Explanation of Responses:

 

(1)Shares held directly by BPY Retail V LLC, a Delaware limited liability company (“BPY V”).

 

(2)

On August 28, 2018, pursuant to that certain Agreement and Plan of Merger, dated as of March 26, 2018 (as amended on June 25, 2018, the “Merger Agreement”), by and among Brookfield Property Partners L.P. (“BPY”), Goldfinch Merger Sub Corp. (“Acquisition Sub”) and GGP Inc. (“GGP” or “Issuer”), Acquisition Sub merged with and into GGP, with GGP surviving the merger as the renamed Brookfield Property REIT Inc. (“BPR”). On August 27, 2018, pursuant to the Merger Agreement, each share of the series of preferred stock, par value $0.01 per share, of the Issuer (“Series B Preferred Stock”) outstanding as of August 27, 2018 remained outstanding immediately following the amendment and restatement of the Issuer’s Certificate of Incorporation (the “Charter Amendment”) as a validly issued, fully paid and non-assessable share of Class B Stock of BPR (“Class B Stock”) as set forth in the Charter Amendment. The Reporting Person, as an indirect parent of each of BPY V, may be deemed to have had, or will have, respectively, an indirect pecuniary interest in the shares of the Class B Stock and Series B Preferred Stock that are directly beneficially owned by BPY V. In the event that the Merger Agreement had been terminated in accordance with its terms prior to the time at which the Charter Amendment was filed with and accepted by the Secretary of State pursuant to the terms of the Merger Agreement, then each share of Series B Preferred Stock would have been automatically, without action by the Issuer or any holder, converted into one fully paid and non-assessable share of GGP common stock, without the payment of any accrued and unpaid dividends.

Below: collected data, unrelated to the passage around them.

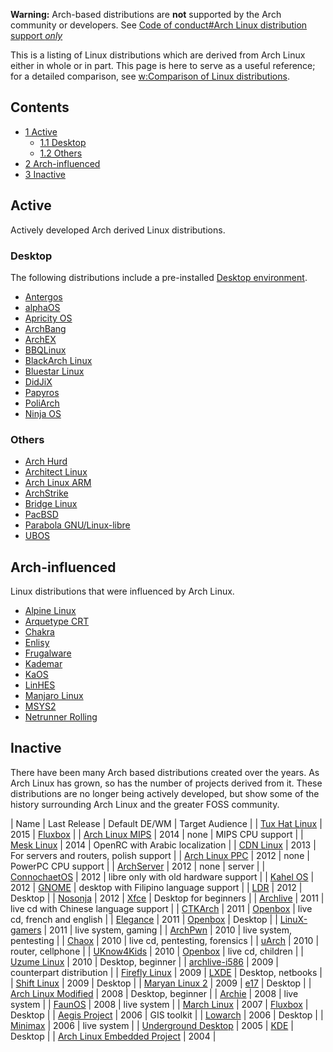 **Warning:** Arch-based distributions are **not** supported by the Arch community or developers. See [Code of conduct#Arch Linux distribution support *only*](/index.php/Code_of_conduct#Arch_Linux_distribution_support_.2Aonly.2A "Code of conduct")

This is a listing of Linux distributions which are derived from Arch Linux either in whole or in part. This page is here to serve as a useful reference; for a detailed comparison, see [w:Comparison of Linux distributions](https://en.wikipedia.org/wiki/Comparison_of_Linux_distributions "w:Comparison of Linux distributions").

## Contents

*   [1 Active](#Active)
    *   [1.1 Desktop](#Desktop)
    *   [1.2 Others](#Others)
*   [2 Arch-influenced](#Arch-influenced)
*   [3 Inactive](#Inactive)

## Active

Actively developed Arch derived Linux distributions.

### Desktop

The following distributions include a pre-installed [Desktop environment](/index.php/Desktop_environment "Desktop environment").

*   [Antergos](http://antergos.com/)
*   [alphaOS](http://alphaos.tuxfamily.org/)
*   [Apricity OS](http://apricityos.com/)
*   [ArchBang](http://www.archbang.org/)
*   [ArchEX](http://archex.exton.net/)
*   [BBQLinux](http://www.bbqlinux.org/)
*   [BlackArch Linux](http://blackarch.org/)
*   [Bluestar Linux](http://bluestarlinux.sourceforge.net/)
*   [DidJiX](http://easy.open.and.free.fr/didjix/)
*   [Papyros](http://papyros.io/)
*   [PoliArch](http://www.poliarch.org/)
*   [Ninja OS](http://ninjaos.org)

### Others

*   [Arch Hurd](http://www.archhurd.org/)
*   [Architect Linux](https://sourceforge.net/projects/architect-linux/)
*   [Arch Linux ARM](http://archlinuxarm.org/)
*   [ArchStrike](https://archstrike.org)
*   [Bridge Linux](http://bridgelinux.org/)
*   [PacBSD](https://www.pacbsd.org/)
*   [Parabola GNU/Linux-libre](https://www.parabola.nu/)
*   [UBOS](http://ubos.net/)

## Arch-influenced

Linux distributions that were influenced by Arch Linux.

*   [Alpine Linux](http://alpinelinux.org/)
*   [Arquetype CRT](https://arquetype.org/)
*   [Chakra](http://chakraos.org/)
*   [Enlisy](http://www.enlisy.net/en/)
*   [Frugalware](http://frugalware.org/)
*   [Kademar](http://www.kademar.org/)
*   [KaOS](http://kaosx.us/)
*   [LinHES](http://linhes.org/)
*   [Manjaro Linux](https://manjaro.github.io/)
*   [MSYS2](http://msys2.github.io/)
*   [Netrunner Rolling](http://www.netrunner.com/)

## Inactive

There have been many Arch based distributions created over the years. As Arch Linux has grown, so has the number of projects derived from it. These distributions are no longer being actively developed, but show some of the history surrounding Arch Linux and the greater FOSS community.

| Name | Last Release | Default DE/WM | Target Audience |
| [Tux Hat Linux](https://sourceforge.net/projects/tuxhatlinux/) | 2015 | [Fluxbox](/index.php/Fluxbox "Fluxbox") |
| [Arch Linux MIPS](https://github.com/Arch-Linux-MIPS) | 2014 | none | MIPS CPU support |
| [Mesk Linux](http://web.archive.org/web/20141217163857/http://mesklinux.org/) | 2014 | OpenRC with Arabic localization |
| [CDN Linux](http://forum.freesco.pl/viewtopic.php?f=34&t=18935) | 2013 | For servers and routers, polish support |
| [Arch Linux PPC](https://web.archive.org/web/20120614085009/http://archlinuxppc.org/) | 2012 | none | PowerPC CPU support |
| [ArchServer](http://web.archive.org/web/20131124072119/http://www.archserver.org/) | 2012 | none | server |
| [ConnochaetOS](http://www.connochaetos.org/) | 2012 | libre only with old hardware support |
| [Kahel OS](http://www.kahelos.org/) | 2012 | [GNOME](/index.php/GNOME "GNOME") | desktop with Filipino language support |
| [LDR](https://web.archive.org/web/20120314025441/http://www.tommed.co.uk/ldr/) | 2012 | Desktop |
| [Nosonja](https://web.archive.org/web/20130727233942/http://nosonja.org/) | 2012 | [Xfce](/index.php/Xfce "Xfce") | Desktop for beginners |
| [Archlive](http://code.google.com/p/archlive/) | 2011 | live cd with Chinese language support |
| [CTKArch](http://ctkarch.org/) | 2011 | [Openbox](/index.php/Openbox "Openbox") | live cd, french and english |
| [Elegance](http://web.archive.org/web/20140108111301/http://k2z.com/elegance-a-arch-linux-spin-off-2/) | 2011 | [Openbox](/index.php/Openbox "Openbox") | Desktop |
| [LinuX-gamers](http://live.linux-gamers.net/) | 2011 | live system, gaming |
| [ArchPwn](http://www.archpwn.org/) | 2010 | live system, pentesting |
| [Chaox](https://web.archive.org/web/20110202101442/http://blag.chaox.net/) | 2010 | live cd, pentesting, forensics |
| [uArch](https://web.archive.org/web/20100125175854/http://code.google.com/p/uarch/) | 2010 | router, cellphone |
| [UKnow4Kids](https://web.archive.org/web/20140329212256/http://www.uknow4kids.org/) | 2010 | [Openbox](/index.php/Openbox "Openbox") | live cd, children |
| [Uzume Linux](https://bbs.archlinux.org/viewtopic.php?pid=717249) | 2010 | Desktop, beginner |
| [archlive-i586](http://code.google.com/p/archlinux-i586/) | 2009 | counterpart distribution |
| [Firefly Linux](http://distrowatch.com/table.php?distribution=firefly) | 2009 | [LXDE](/index.php/LXDE "LXDE") | Desktop, netbooks |
| [Shift Linux](http://web.archive.org/web/20100210093146/http://www.shiftlinux.net/) | 2009 | Desktop |
| [Maryan Linux 2](https://web.archive.org/web/20091227101903/http://en.maryanlinux.com/) | 2009 | [e17](/index.php/E17 "E17") | Desktop |
| [Arch Linux Modified](http://web.archive.org/web/20081224231003/http://rusher.webhop.org/wordpress/?page_id=143) | 2008 | Desktop, beginner |
| [Archie](https://web.archive.org/web/20090726221110/http://archie.dotsrc.org/) | 2008 | live system |
| [FaunOS](http://distrowatch.com/table.php?distribution=faunos) | 2008 | live system |
| [March Linux](http://marchlinux.wikidot.com/) | 2007 | [Fluxbox](/index.php/Fluxbox "Fluxbox") | Desktop |
| [Aegis Project](https://web.archive.org/web/20110728041813/http://arch-egis.berlios.de/news.php) | 2006 | GIS toolkit |
| [Lowarch](https://web.archive.org/web/20100213030324/http://sourceforge.net/projects/freshmeat_lowarch/) | 2006 | Desktop |
| [Minimax](https://web.archive.org/web/20070528084125/http://www.kotek.net/minimax/) | 2006 | live system |
| [Underground Desktop](http://distrowatch.com/table.php?distribution=underground) | 2005 | [KDE](/index.php/KDE "KDE") | Desktop |
| [Arch Linux Embedded Project](https://web.archive.org/web/20090327055005/http://www.datavibe.net/~essiene/ale/) | 2004 |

In accordance with Instruction 4(b)(iv), the entire amount of the Class B Stock and Series B Preferred Stock that is owned by BPY V is reported herein. The Reporting Person disclaims beneficial ownership of all shares of the Class B Stock and Series B Preferred Stock that are beneficially owned by BPY V, except to the extent of any indirect pecuniary interest therein.